==== Exercise data
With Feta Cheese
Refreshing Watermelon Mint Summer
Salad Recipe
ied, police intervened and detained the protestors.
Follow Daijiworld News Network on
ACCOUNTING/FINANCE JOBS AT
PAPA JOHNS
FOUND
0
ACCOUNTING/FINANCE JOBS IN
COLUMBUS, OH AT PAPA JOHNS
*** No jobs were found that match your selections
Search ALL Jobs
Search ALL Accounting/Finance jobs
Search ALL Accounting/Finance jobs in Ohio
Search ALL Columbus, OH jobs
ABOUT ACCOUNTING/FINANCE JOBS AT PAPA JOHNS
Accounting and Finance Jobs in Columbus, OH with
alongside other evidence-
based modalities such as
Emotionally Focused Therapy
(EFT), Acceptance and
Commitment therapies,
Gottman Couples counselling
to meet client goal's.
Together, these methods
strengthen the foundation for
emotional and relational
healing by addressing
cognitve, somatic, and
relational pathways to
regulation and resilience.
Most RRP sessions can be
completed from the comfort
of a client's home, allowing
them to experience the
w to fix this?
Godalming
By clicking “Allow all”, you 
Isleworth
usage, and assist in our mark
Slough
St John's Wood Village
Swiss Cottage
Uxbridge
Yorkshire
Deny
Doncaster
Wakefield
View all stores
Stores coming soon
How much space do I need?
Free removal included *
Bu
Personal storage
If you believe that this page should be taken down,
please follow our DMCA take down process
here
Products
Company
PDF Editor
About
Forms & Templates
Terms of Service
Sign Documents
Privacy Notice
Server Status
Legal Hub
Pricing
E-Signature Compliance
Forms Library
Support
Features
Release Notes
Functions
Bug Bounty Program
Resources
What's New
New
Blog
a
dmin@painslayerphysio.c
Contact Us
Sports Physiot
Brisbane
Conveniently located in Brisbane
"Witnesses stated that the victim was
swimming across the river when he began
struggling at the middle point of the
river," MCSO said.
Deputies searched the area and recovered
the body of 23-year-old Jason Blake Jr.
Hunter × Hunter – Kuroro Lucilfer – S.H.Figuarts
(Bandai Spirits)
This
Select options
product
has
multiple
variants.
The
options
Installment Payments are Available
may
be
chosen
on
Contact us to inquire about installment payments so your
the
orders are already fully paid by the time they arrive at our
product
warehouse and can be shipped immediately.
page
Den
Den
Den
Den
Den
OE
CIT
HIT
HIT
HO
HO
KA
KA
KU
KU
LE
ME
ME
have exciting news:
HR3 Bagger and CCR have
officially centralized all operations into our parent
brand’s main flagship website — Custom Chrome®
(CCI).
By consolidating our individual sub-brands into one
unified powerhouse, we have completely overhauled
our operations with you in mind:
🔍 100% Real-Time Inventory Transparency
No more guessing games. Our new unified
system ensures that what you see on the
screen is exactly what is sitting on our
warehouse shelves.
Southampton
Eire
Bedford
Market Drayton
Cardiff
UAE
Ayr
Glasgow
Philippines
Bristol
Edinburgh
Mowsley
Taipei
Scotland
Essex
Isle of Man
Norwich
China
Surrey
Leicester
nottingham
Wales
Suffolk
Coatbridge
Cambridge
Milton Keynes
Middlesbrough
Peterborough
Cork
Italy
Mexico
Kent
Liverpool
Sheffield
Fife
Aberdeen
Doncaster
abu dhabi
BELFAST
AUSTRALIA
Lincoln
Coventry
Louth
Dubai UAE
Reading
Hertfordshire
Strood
========
## About this task
Each record must be copied out exactly and in full.

## Answer section
With Feta Cheese
Refreshing Watermelon Mint Summer
Salad Recipe
ied, police intervened and detained the protestors.
Follow Daijiworld News Network on
ACCOUNTING/FINANCE JOBS AT
PAPA JOHNS
FOUND
0
ACCOUNTING/FINANCE JOBS IN
COLUMBUS, OH AT PAPA JOHNS
*** No jobs were found that match your selections
Search ALL Jobs
Search ALL Accounting/Finance jobs
Search ALL Accounting/Finance jobs in Ohio
Search ALL Columbus, OH jobs
ABOUT ACCOUNTING/FINANCE JOBS AT PAPA JOHNS
Accounting and Finance Jobs in Columbus, OH with
alongside other evidence-
based modalities such as
Emotionally Focused Therapy
(EFT), Acceptance and
Commitment therapies,
Gottman Couples counselling
to meet client goal's.
Together, these methods
strengthen the foundation for
emotional and relational
healing by addressing
cognitve, somatic, and
relational pathways to
regulation and resilience.
Most RRP sessions can be
completed from the comfort
of a client's home, allowing
them to experience the
w to fix this?
Godalming
By clicking “Allow all”, you 
Isleworth
usage, and assist in our mark
Slough
St John's Wood Village
Swiss Cottage
Uxbridge
Yorkshire
Deny
Doncaster
Wakefield
View all stores
Stores coming soon
How much space do I need?
Free removal included *
Bu
Personal storage
If you believe that this page should be taken down,
please follow our DMCA take down process
here
Products
Company
PDF Editor
About
Forms & Templates
Terms of Service
Sign Documents
Privacy Notice
Server Status
Legal Hub
Pricing
E-Signature Compliance
Forms Library
Support
Features
Release Notes
Functions
Bug Bounty Program
Resources
What's New
New
Blog
a
dmin@painslayerphysio.c
Contact Us
Sports Physiot
Brisbane
Conveniently located in Brisbane
"Witnesses stated that the victim was
swimming across the river when he began
struggling at the middle point of the
river," MCSO said.
Deputies searched the area and recovered
the body of 23-year-old Jason Blake Jr.
Hunter × Hunter – Kuroro Lucilfer – S.H.Figuarts
(Bandai Spirits)
This
Select options
product
has
multiple
variants.
The
options
Installment Payments are Available
may
be
chosen
on
Contact us to inquire about installment payments so your
the
orders are already fully paid by the time they arrive at our
product
warehouse and can be shipped immediately.
page
Den
Den
Den
Den
Den
OE
CIT
HIT
HIT
HO
HO
KA
KA
KU
KU
LE
ME
ME
have exciting news:
HR3 Bagger and CCR have
officially centralized all operations into our parent
brand’s main flagship website — Custom Chrome®
(CCI).
By consolidating our individual sub-brands into one
unified powerhouse, we have completely overhauled
our operations with you in mind:
🔍 100% Real-Time Inventory Transparency
No more guessing games. Our new unified
system ensures that what you see on the
screen is exactly what is sitting on our
warehouse shelves.
Southampton
Eire
Bedford
Market Drayton
Cardiff
UAE
Ayr
Glasgow
Philippines
Bristol
Edinburgh
Mowsley
Taipei
Scotland
Essex
Isle of Man
Norwich
China
Surrey
Leicester
nottingham
Wales
Suffolk
Coatbridge
Cambridge
Milton Keynes
Middlesbrough
Peterborough
Cork
Italy
Mexico
Kent
Liverpool
Sheffield
Fife
Aberdeen
Doncaster
abu dhabi
BELFAST
AUSTRALIA
Lincoln
Coventry
Louth
Dubai UAE
Reading
Hertfordshire
Strood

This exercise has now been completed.